Punto de vista de Alfa Gideon
Honestamente, no había esperado que Avery tuviera razón. No era que no confiara en ella; era más bien que no confiaba en nadie.
Antes del almuerzo, cuando Avery me dio la advertencia sobre la inestabilidad de Dierdra, lo había atribuido a algo más sutil. Que Dierdra estuviera molesta por nuestra nueva situación laboral, por ejemplo. Había pensado que intentaba decirme que yo podría tener que trabajar para mantener las cosas en equilibrio, o de lo contrario Dierdra actuaría de forma exagerada y desestabilizaría el nuevo equilibrio que habíamos forjado. Nunca cruzó por mi mente dudar de que estuviera verdaderamente embarazada. Si no había sido capaz de percibir el olor del cachorro que llevaba, lo atribuí a que nuestra relación era un tanto poco convencional y reprimida. Después de todo, yo también tenía problemas para sentir el lazo de apareamiento con Dierdra, pero ella había sido una renegada, y todo el mundo sabía que a veces les tomaba un tiempo a los renegados integrarse verdaderamente a las dinámicas de la manada, tales como los lazos Alfa.
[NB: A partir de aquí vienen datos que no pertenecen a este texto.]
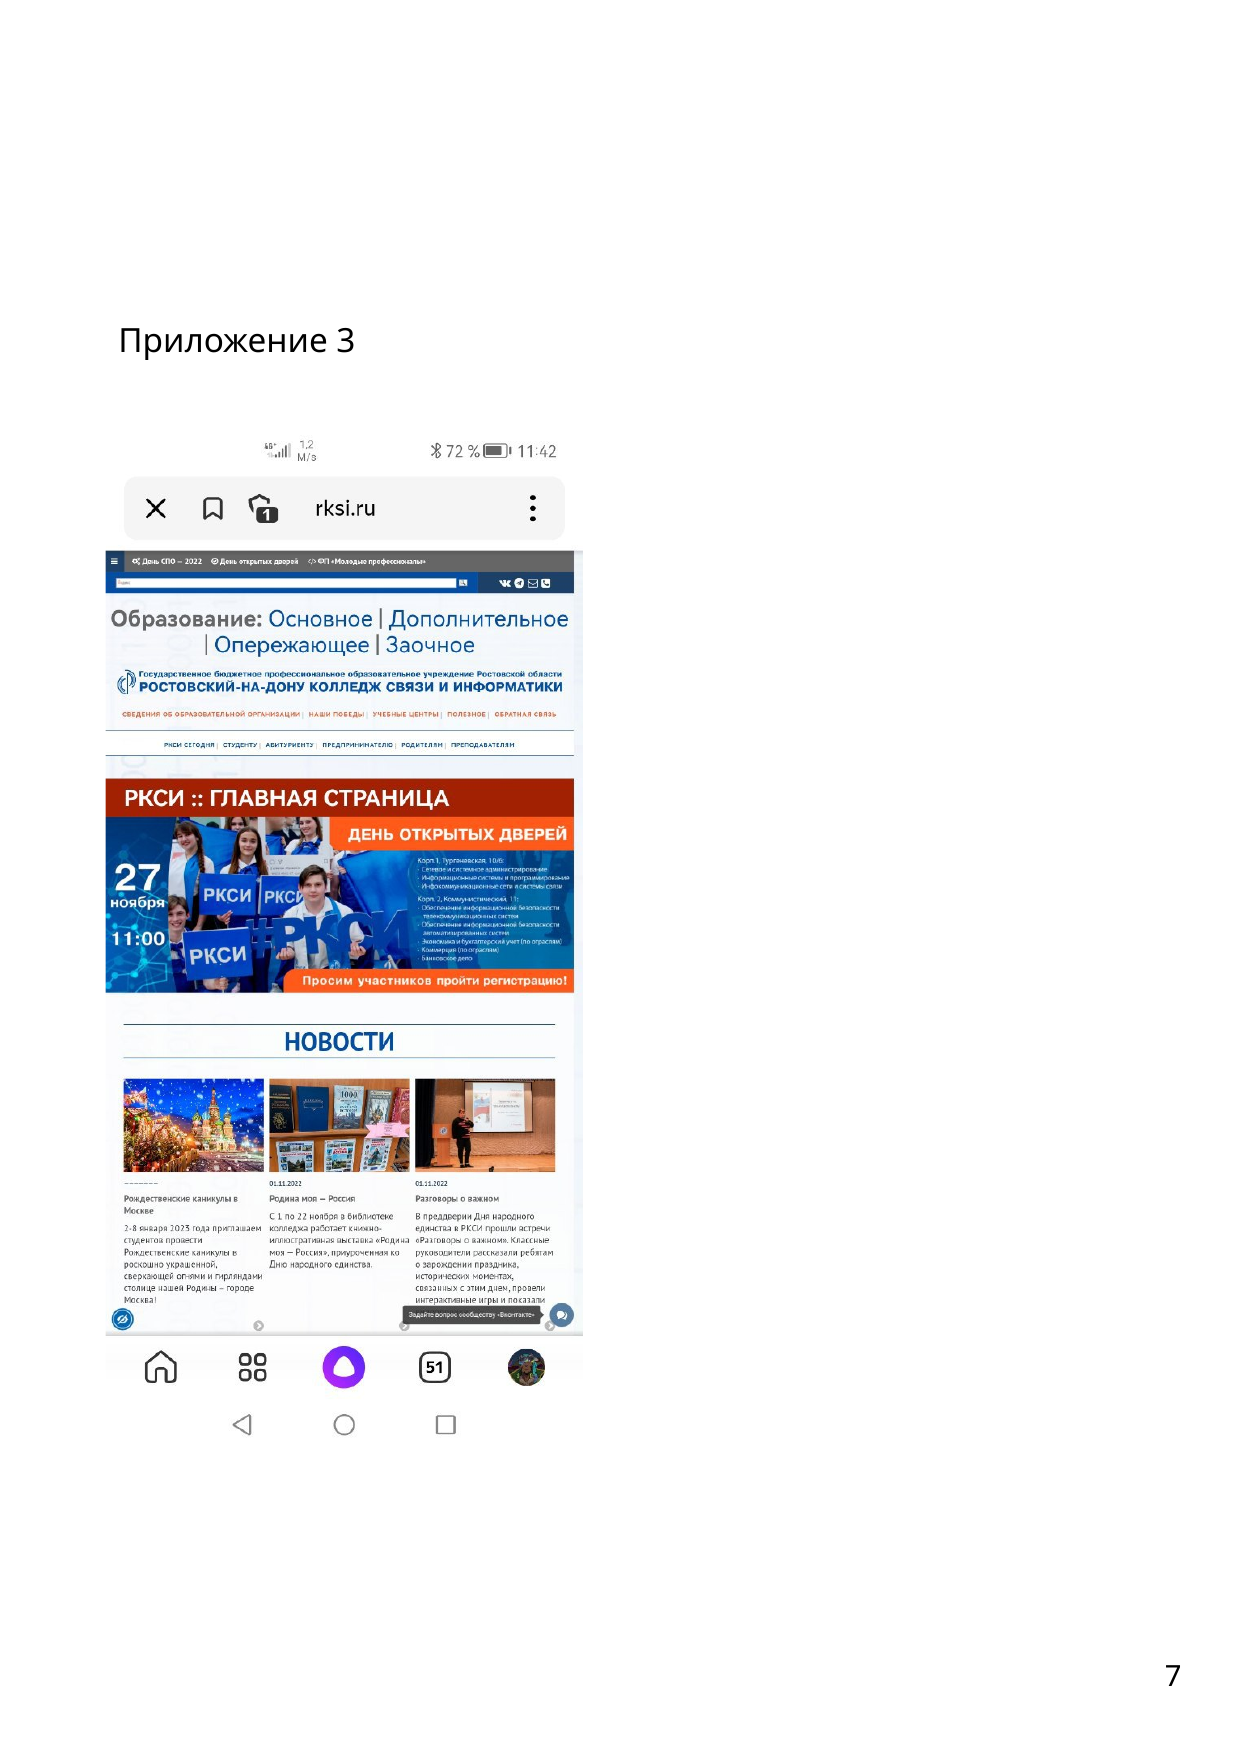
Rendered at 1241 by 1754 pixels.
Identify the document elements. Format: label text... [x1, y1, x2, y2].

picture [105, 415, 583, 1450]
text Приложение 3 [118, 317, 1181, 362]
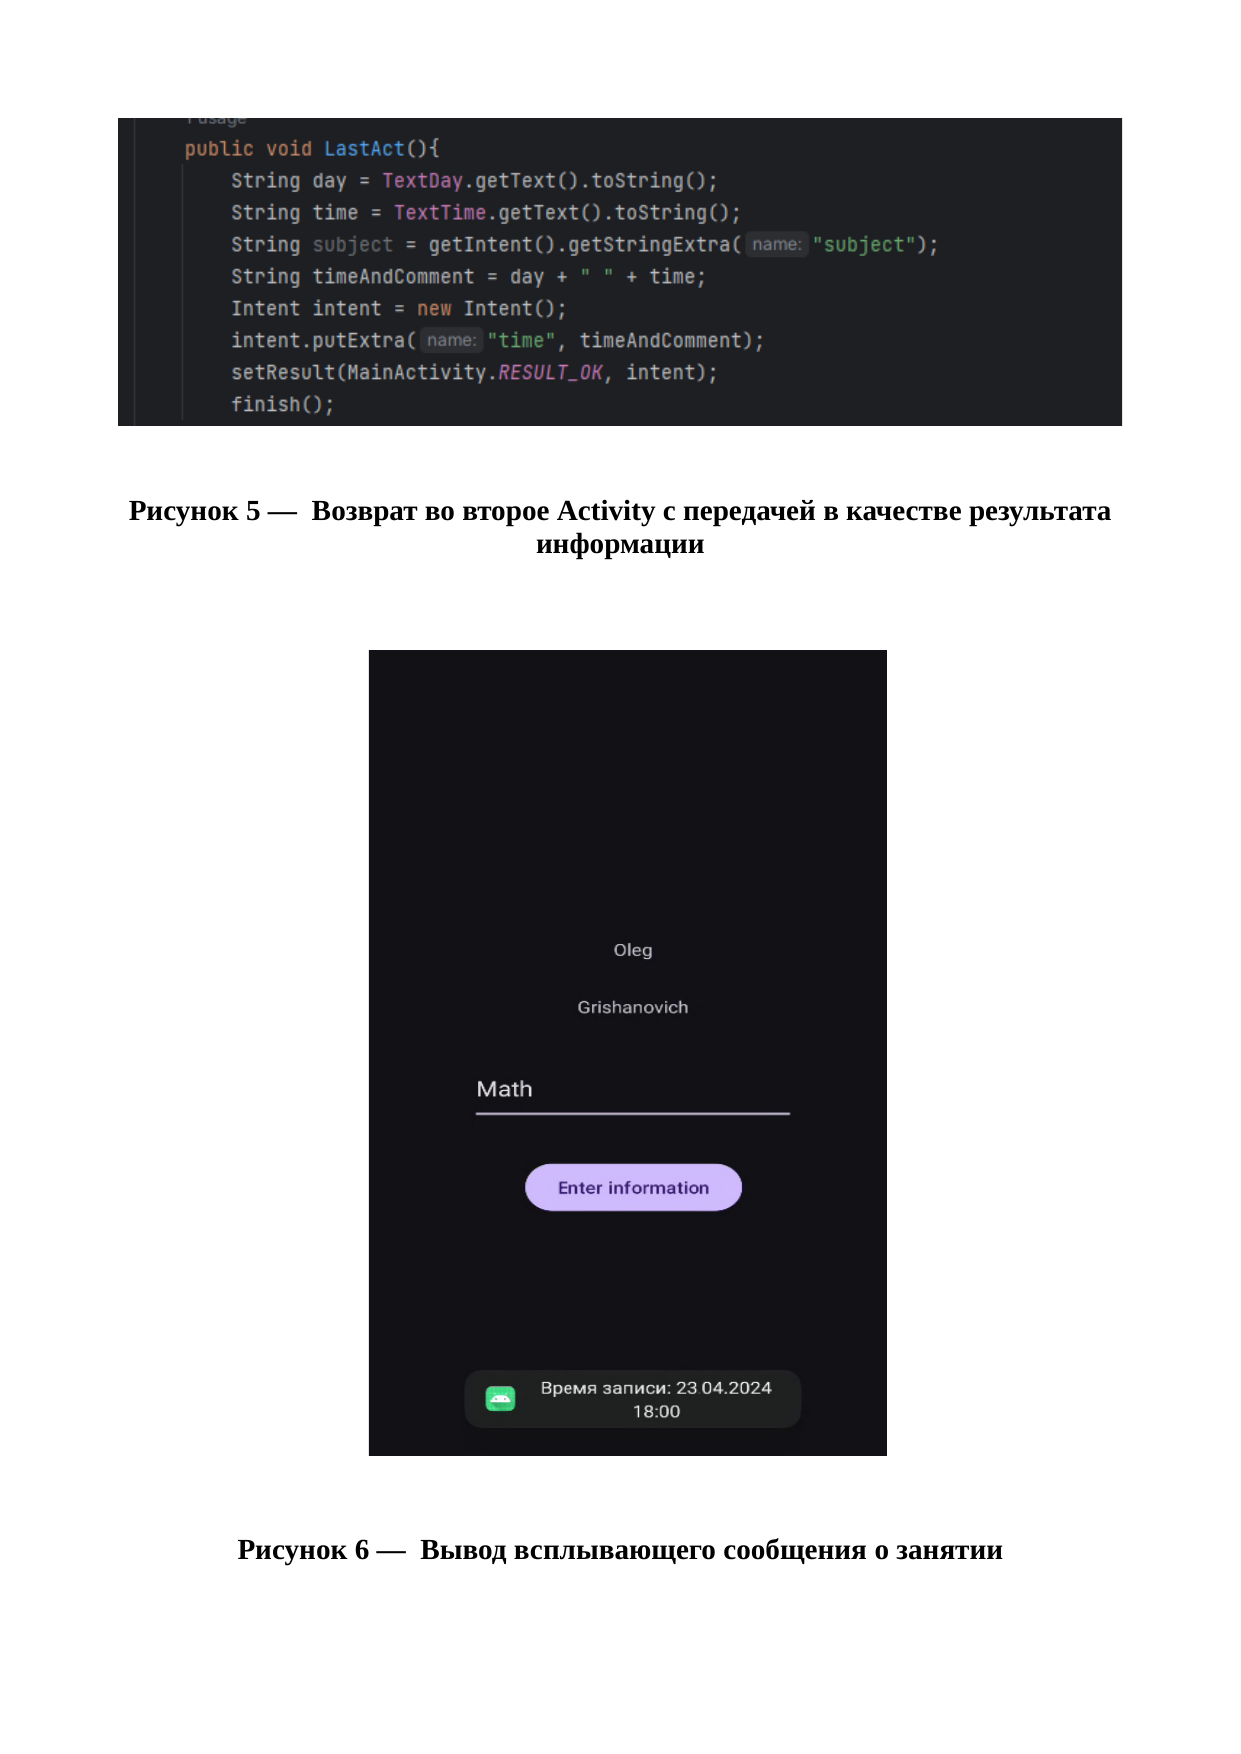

Todos esos pensamientos corrieron por mi cabeza a medida que el caos del almuerzo aumentaba. Al principio pensé que mi inquisición al convocar a revelar las falsedades había puesto a Dierdra y a mi familia en vilo. Comprensible, estaba destinada a hacerlo. Pero luego Dierdra comenzó a mostrarse más agitada, y una pequeña chispa en la parte posterior de mi mente se convirtió en una flama. ¿Y si se comportaba de manera errática porque vivía una mentira? Su extraño comportamiento y sus respuestas cortantes a la conversación en la mesa me hicieron volverme más severo y contemplativo.
Había dejado claro como el cristal que no perdonaría a nadie que continuara mintiéndome después de darle una oportunidad de clemencia. La amenaza tenía un doble propósito: estaba destinada a hacer obvias las consecuencias y a sacar a la luz a aquellos que pudieran tener quejas menores y falsedades. Eso ocurría con bastante frecuencia en una manada grande y poderosa; las dinámicas de poder en juego significaban que cierto nivel de conflicto era inevitable. Los mejores Alfas lo anticipaban y se protegían contra ello.
Su distanciamiento emocional hizo que pasara esas horas de espera reexaminando nuestra relación. Reavivaba todos nuestros momentos de afecto y cercanía que pensé que eran genuinos, e intentaba verlos a través de la lente de un extraño. Entonces la sanadora llegó y dio su diagnóstico final, y fue como si todos esos recuerdos agradables quedaran planos en mi memoria mientras mi visión se volvía roja de furia.
Ahora comprendía qué era lo que ella me había estado ocultando, pero por más que lo intentaba, no podía entender por qué me había engañado de semejante manera.